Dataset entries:
====

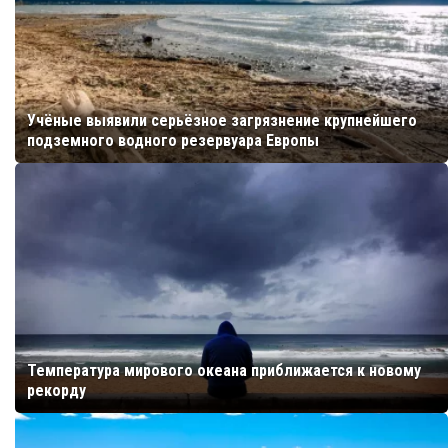
Учёные выявили серьёзное загрязнение крупнейшего
подземного водного резервуара Европы
Температура мирового океана приближается к новому
рекорду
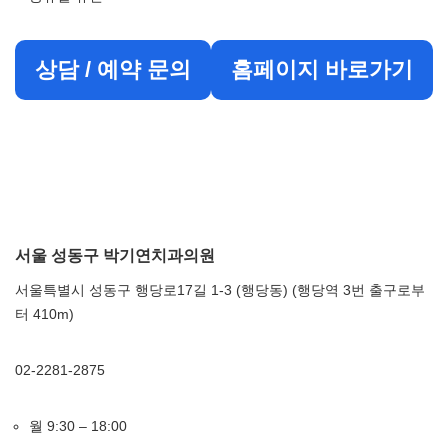
상담 / 예약 문의
홈페이지 바로가기
서울 성동구 박기연치과의원
서울특별시 성동구 행당로17길 1-3 (행당동) (행당역 3번 출구로부
터 410m)
02-2281-2875
월 9:30 – 18:00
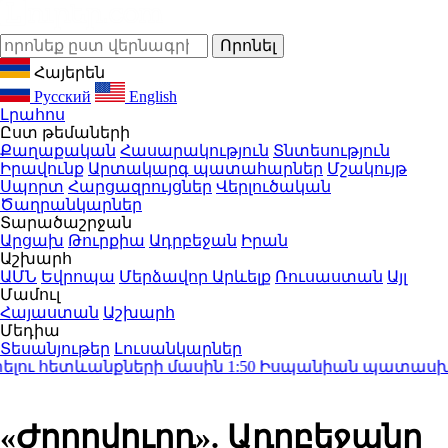
Հայերեն
Русский
English
Լրահոս
Ըստ թեմաների
Քաղաքական
Հասարակություն
Տնտեսություն
Իրավունք
Արտակարգ պատահարներ
Մշակույթ
Սպորտ
Հարցազրույցներ
Վերլուծական
Ծաղրանկարներ
Տարածաշրջան
Արցախ
Թուրքիա
Ադրբեջան
Իրան
Աշխարհ
ԱՄՆ
Եվրոպա
Մերձավոր Արևելք
Ռուսաստան
Այլ
Մամուլ
Հայաստան
Աշխարհ
Մեդիա
Տեսանյութեր
Լուսանկարներ
ու հետևանքների մասին
1:50
Իսպանիան պատասխան մի
«Ժողովուրդ». Ադրբեջանը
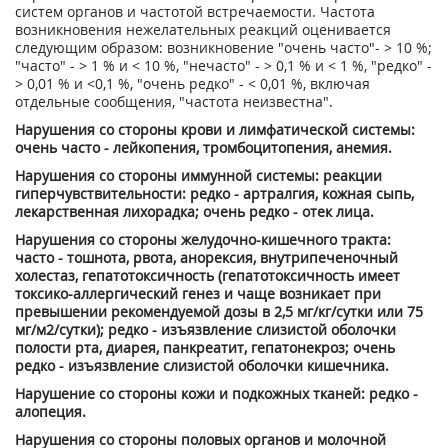
систем органов и частотой встречаемости. Частота
возникновения нежелательных реакций оценивается
следующим образом: возникновение "очень часто"- > 10 %;
"часто" - > 1 % и < 10 %, "нечасто" - > 0,1 % и < 1 %, "редко" -
> 0,01 % и <0,1 %, "очень редко" - < 0,01 %, включая
отдельные сообщения, "частота неизвестна".
Нарушения со стороны крови и лимфатической системы:
очень часто - лейкопения, тромбоцитопения, анемия.
Нарушения со стороны иммунной системы: реакции
гиперчувствительности: редко - артралгия, кожная сыпь,
лекарственная лихорадка; очень редко - отек лица.
Нарушения со стороны желудочно-кишечного тракта:
часто - тошнота, рвота, анорексия, внутрипеченочный
холестаз, гепатотоксичность (гепатотоксичность имеет
токсико-аллергический генез и чаще возникает при
превышении рекомендуемой дозы в 2,5 мг/кг/сутки или 75
мг/м
2
/сутки); редко - изъязвление слизистой оболочки
полости рта, диарея, панкреатит, гепатонекроз; очень
редко - изъязвление слизистой оболочки кишечника.
Нарушение со стороны кожи и подкожных тканей: редко -
алопеция.
Нарушения со стороны половых органов и молочной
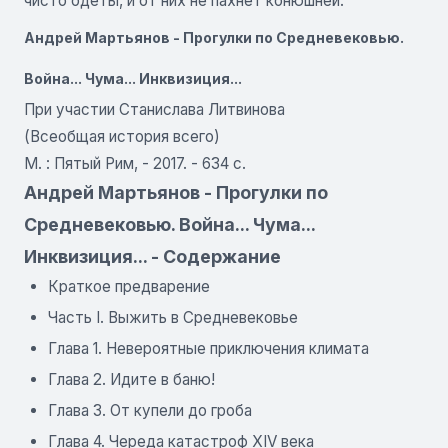
чисто одеты, и от них не пахнет конюшней.
Андрей Мартьянов - Прогулки по Средневековью.
Война... Чума... Инквизиция...
При участии Станислава Литвинова
(Всеобщая история всего)
М. : Пятый Рим, - 2017. - 634 с.
Андрей Мартьянов - Прогулки по
Средневековью. Война... Чума...
Инквизиция... - Содержание
Краткое предварение
Часть I. Выжить в Средневековье
Глава 1. Невероятные приключения климата
Глава 2. Идите в баню!
Глава 3. От купели до гроба
Глава 4. Череда катастроф XIV века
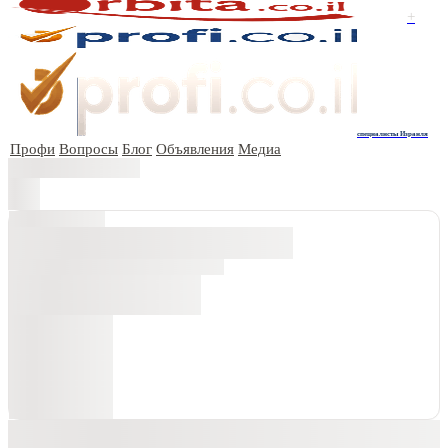
+
специалисты Израиля
Профи
Вопросы
Блог
Объявления
Медиа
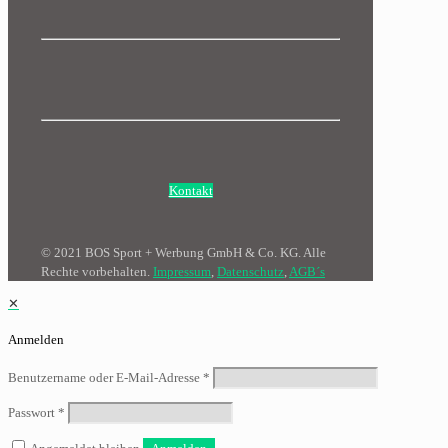
Kontakt
© 2021 BOS Sport + Werbung GmbH & Co. KG. Alle
Rechte vorbehalten.
Impressum
,
Datenschutz
,
AGB´s
✕
Anmelden
Benutzername oder E-Mail-Adresse
*
Passwort
*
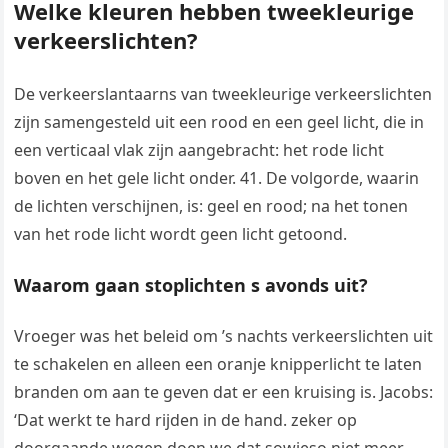
Welke kleuren hebben tweekleurige
verkeerslichten?
De verkeerslantaarns van tweekleurige verkeerslichten
zijn samengesteld uit een rood en een geel licht, die in
een verticaal vlak zijn aangebracht: het rode licht
boven en het gele licht onder. 41. De volgorde, waarin
de lichten verschijnen, is: geel en rood; na het tonen
van het rode licht wordt geen licht getoond.
Waarom gaan stoplichten s avonds uit?
Vroeger was het beleid om ’s nachts verkeerslichten uit
te schakelen en alleen een oranje knipperlicht te laten
branden om aan te geven dat er een kruising is. Jacobs:
‘Dat werkt te hard rijden in de hand. zeker op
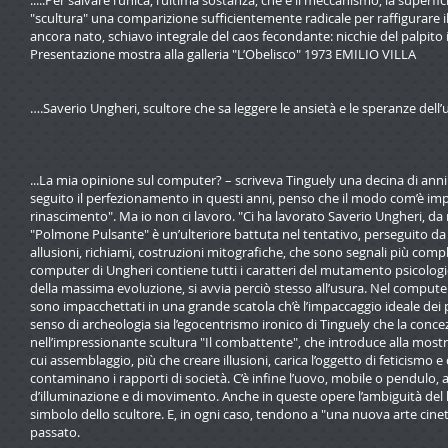
.....Per salvare l’unica, l’ultima sostanza, che è il meccanismo, la super
"scultura" una comparizione sufficientemente radicale per raffigurare i
ancora nato, schiavo integrale del caos fecondante: nicchie del palpit
Presentazione mostra alla galleria "L’Obelisco" 1973 EMILIO VILLA
….Saverio Ungheri, scultore che sa leggere le ansietà e le speranze de
...La mia opinione sul computer? – scriveva Tinguely una decina di anni f
seguito il perfezionamento in questi anni, penso che il modo com’è im
rinascimento". Ma io non ci lavoro. "Ci ha lavorato Saverio Ungheri, da m
"Polmone Pulsante" è un’ulteriore battuta nel tentativo, perseguito da d
allusioni, richiami, costruzioni mitografiche, che sono segnali più compl
computer di Ungheri contiene tutti i caratteri del mutamento psicologi
della massima evoluzione, si avvia perciò stesso all’usura. Nel comput
sono impacchettati in una grande scatola ch’è l’impaccaggio ideale de
senso di archeologia sia l’egocentrismo ironico di Tinguely che la concez
nell’impressionante scultura "Il combattente", che introduce alla mostr
cui assemblaggio, più che creare illusioni, carica l’oggetto di feticismo e 
contaminano i rapporti di società. C’è infine l’uovo, mobile o pendulo,
d’illuminazione e di movimento. Anche in queste opere l’ambiguità del 
simbolo dello scultore. E, in ogni caso, tendono a "una nuova arte cineti
passato.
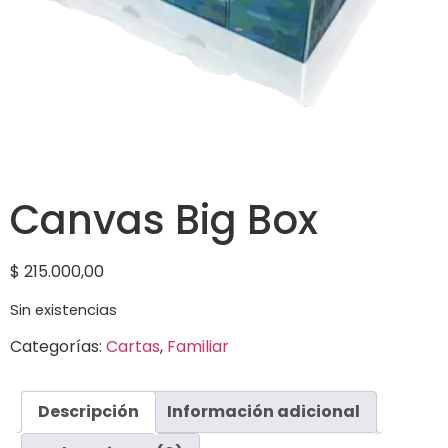
Canvas Big Box
$
215.000,00
Sin existencias
Categorías:
Cartas
,
Familiar
Descripción
Información adicional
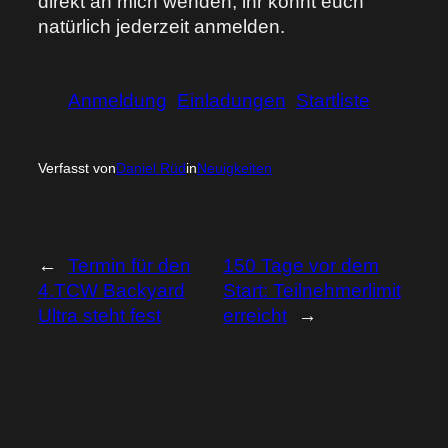
direkt an mich wenden, ihr könnt euch
natürlich jederzeit anmelden.
Anmeldung
Einladungen
Startliste
Verfasst von
Daniel Rüd
in
Neuigkeiten
←
Termin für den
150 Tage vor dem
4.TCW Backyard
Start: Teilnehmerlimit
Ultra steht fest
erreicht
→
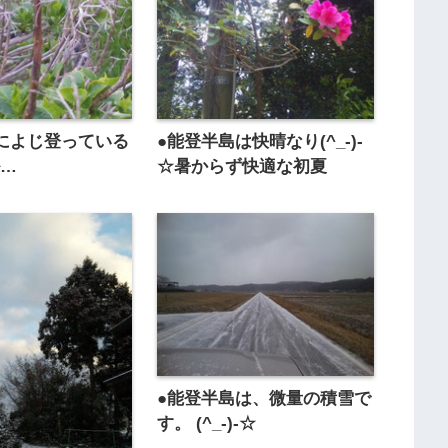
によじ登っている
●能登半島は快晴なり(^_-)-
ル…
☆暑からず快適な初夏
●能登半島は、微量の積雪で
す。 (^_-)-☆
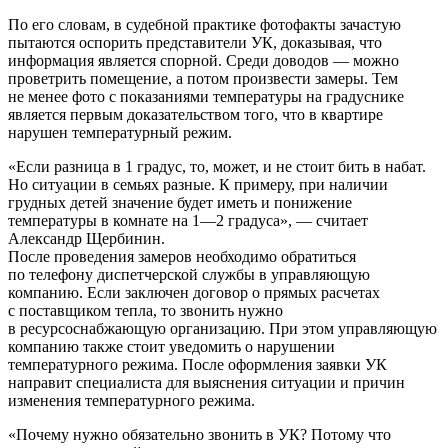
По его словам, в судебной практике фотофакты зачастую
пытаются оспорить представители УК, доказывая, что
информация является спорной. Среди доводов — можно
проветрить помещение, а потом произвести замеры. Тем
не менее фото с показаниями температуры на градуснике
является первым доказательством того, что в квартире
нарушен температурный режим.
«Если разница в 1 градус, то, может, и не стоит бить в набат.
Но ситуации в семьях разные. К примеру, при наличии
грудных детей значение будет иметь и понижение
температуры в комнате на 1—2 градуса», — считает
Александр Щербинин.
После проведения замеров необходимо обратиться
по телефону диспетчерской службы в управляющую
компанию. Если заключен договор о прямых расчетах
с поставщиком тепла, то звонить нужно
в ресурсоснабжающую организацию. При этом управляющую
компанию также стоит уведомить о нарушении
температурного режима. После оформления заявки УК
направит специалиста для выяснения ситуации и причин
изменения температурного режима.
«Почему нужно обязательно звонить в УК? Потому что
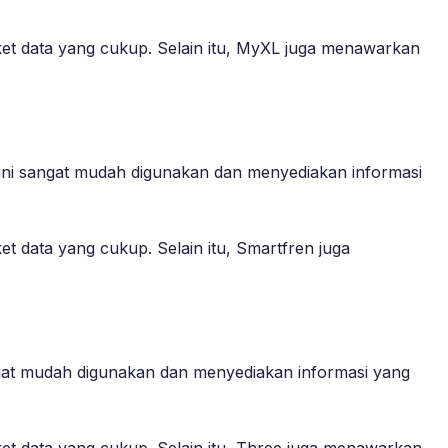
ket data yang cukup. Selain itu, MyXL juga menawarkan
i ini sangat mudah digunakan dan menyediakan informasi
t data yang cukup. Selain itu, Smartfren juga
angat mudah digunakan dan menyediakan informasi yang
ket data yang cukup. Selain itu, Three juga menawarkan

====

What you are asked to do: Repeat every record precisely. Any picture among them stays out of the copy.

The answer:
Учёные выявили серьёзное загрязнение крупнейшего
подземного водного резервуара Европы
Температура мирового океана приближается к новому
рекорду
상담 / 예약 문의
홈페이지 바로가기
서울 성동구 박기연치과의원
서울특별시 성동구 행당로17길 1-3 (행당동) (행당역 3번 출구로부
터 410m)
02-2281-2875
월 9:30 – 18:00
Հայերեն
Русский
English
Լրահոս
Ըստ թեմաների
Քաղաքական
Հասարակություն
Տնտեսություն
Իրավունք
Արտակարգ պատահարներ
Մշակույթ
Սպորտ
Հարցազրույցներ
Վերլուծական
Ծաղրանկարներ
Տարածաշրջան
Արցախ
Թուրքիա
Ադրբեջան
Իրան
Աշխարհ
ԱՄՆ
Եվրոպա
Մերձավոր Արևելք
Ռուսաստան
Այլ
Մամուլ
Հայաստան
Աշխարհ
Մեդիա
Տեսանյութեր
Լուսանկարներ
ու հետևանքների մասին
1:50
Իսպանիան պատասխան մի
«Ժողովուրդ». Ադրբեջանը
систем органов и частотой встречаемости. Частота
возникновения нежелательных реакций оценивается
следующим образом: возникновение "очень часто"- > 10 %;
"часто" - > 1 % и < 10 %, "нечасто" - > 0,1 % и < 1 %, "редко" -
> 0,01 % и <0,1 %, "очень редко" - < 0,01 %, включая
отдельные сообщения, "частота неизвестна".
Нарушения со стороны крови и лимфатической системы:
очень часто - лейкопения, тромбоцитопения, анемия.
Нарушения со стороны иммунной системы: реакции
гиперчувствительности: редко - артралгия, кожная сыпь,
лекарственная лихорадка; очень редко - отек лица.
Нарушения со стороны желудочно-кишечного тракта:
часто - тошнота, рвота, анорексия, внутрипеченочный
холестаз, гепатотоксичность (гепатотоксичность имеет
токсико-аллергический генез и чаще возникает при
превышении рекомендуемой дозы в 2,5 мг/кг/сутки или 75
мг/м
2
/сутки); редко - изъязвление слизистой оболочки
полости рта, диарея, панкреатит, гепатонекроз; очень
редко - изъязвление слизистой оболочки кишечника.
Нарушение со стороны кожи и подкожных тканей: редко -
алопеция.
Нарушения со стороны половых органов и молочной
чисто одеты, и от них не пахнет конюшней.
Андрей Мартьянов - Прогулки по Средневековью.
Война... Чума... Инквизиция...
При участии Станислава Литвинова
(Всеобщая история всего)
М. : Пятый Рим, - 2017. - 634 с.
Андрей Мартьянов - Прогулки по
Средневековью. Война... Чума...
Инквизиция... - Содержание
Краткое предварение
Часть I. Выжить в Средневековье
Глава 1. Невероятные приключения климата
Глава 2. Идите в баню!
Глава 3. От купели до гроба
Глава 4. Череда катастроф XIV века
+
специалисты Израиля
Профи
Вопросы
Блог
Объявления
Медиа
Kontakt
© 2021 BOS Sport + Werbung GmbH & Co. KG. Alle
Rechte vorbehalten.
Impressum
,
Datenschutz
,
AGB´s
✕
Anmelden
Benutzername oder E-Mail-Adresse
*
Passwort
*
Welke kleuren hebben tweekleurige
verkeerslichten?
De verkeerslantaarns van tweekleurige verkeerslichten
zijn samengesteld uit een rood en een geel licht, die in
een verticaal vlak zijn aangebracht: het rode licht
boven en het gele licht onder. 41. De volgorde, waarin
de lichten verschijnen, is: geel en rood; na het tonen
van het rode licht wordt geen licht getoond.
Waarom gaan stoplichten s avonds uit?
Vroeger was het beleid om ’s nachts verkeerslichten uit
te schakelen en alleen een oranje knipperlicht te laten
branden om aan te geven dat er een kruising is. Jacobs:
‘Dat werkt te hard rijden in de hand. zeker op
.....Per salvare l’unica, l’ultima sostanza, che è il meccanismo, la super
"scultura" una comparizione sufficientemente radicale per raffigurare i
ancora nato, schiavo integrale del caos fecondante: nicchie del palpit
Presentazione mostra alla galleria "L’Obelisco" 1973 EMILIO VILLA
….Saverio Ungheri, scultore che sa leggere le ansietà e le speranze de
...La mia opinione sul computer? – scriveva Tinguely una decina di anni f
seguito il perfezionamento in questi anni, penso che il modo com’è im
rinascimento". Ma io non ci lavoro. "Ci ha lavorato Saverio Ungheri, da m
"Polmone Pulsante" è un’ulteriore battuta nel tentativo, perseguito da d
allusioni, richiami, costruzioni mitografiche, che sono segnali più compl
computer di Ungheri contiene tutti i caratteri del mutamento psicologi
della massima evoluzione, si avvia perciò stesso all’usura. Nel comput
sono impacchettati in una grande scatola ch’è l’impaccaggio ideale de
senso di archeologia sia l’egocentrismo ironico di Tinguely che la concez
nell’impressionante scultura "Il combattente", che introduce alla mostr
cui assemblaggio, più che creare illusioni, carica l’oggetto di feticismo e 
contaminano i rapporti di società. C’è infine l’uovo, mobile o pendulo,
d’illuminazione e di movimento. Anche in queste opere l’ambiguità del 
simbolo dello scultore. E, in ogni caso, tendono a "una nuova arte cineti
passato.
Canvas Big Box
$
215.000,00
Sin existencias
Categorías:
Cartas
,
Familiar
Descripción
Información adicional
direkt an mich wenden, ihr könnt euch
natürlich jederzeit anmelden.
Anmeldung
Einladungen
Startliste
Verfasst von
Daniel Rüd
in
Neuigkeiten
←
Termin für den
150 Tage vor dem
4.TCW Backyard
Start: Teilnehmerlimit
Ultra steht fest
erreicht
→
によじ登っている
●能登半島は快晴なり(^_-)-
ル…
☆暑からず快適な初夏
●能登半島は、微量の積雪で
す。 (^_-)-☆
По его словам, в судебной практике фотофакты зачастую
пытаются оспорить представители УК, доказывая, что
информация является спорной. Среди доводов — можно
проветрить помещение, а потом произвести замеры. Тем
не менее фото с показаниями температуры на градуснике
является первым доказательством того, что в квартире
нарушен температурный режим.
«Если разница в 1 градус, то, может, и не стоит бить в набат.
Но ситуации в семьях разные. К примеру, при наличии
грудных детей значение будет иметь и понижение
температуры в комнате на 1—2 градуса», — считает
Александр Щербинин.
После проведения замеров необходимо обратиться
по телефону диспетчерской службы в управляющую
компанию. Если заключен договор о прямых расчетах
с поставщиком тепла, то звонить нужно
в ресурсоснабжающую организацию. При этом управляющую
компанию также стоит уведомить о нарушении
температурного режима. После оформления заявки УК
направит специалиста для выяснения ситуации и причин
изменения температурного режима.
«Почему нужно обязательно звонить в УК? Потому что
ket data yang cukup. Selain itu, MyXL juga menawarkan
i ini sangat mudah digunakan dan menyediakan informasi
t data yang cukup. Selain itu, Smartfren juga
angat mudah digunakan dan menyediakan informasi yang
ket data yang cukup. Selain itu, Three juga menawarkan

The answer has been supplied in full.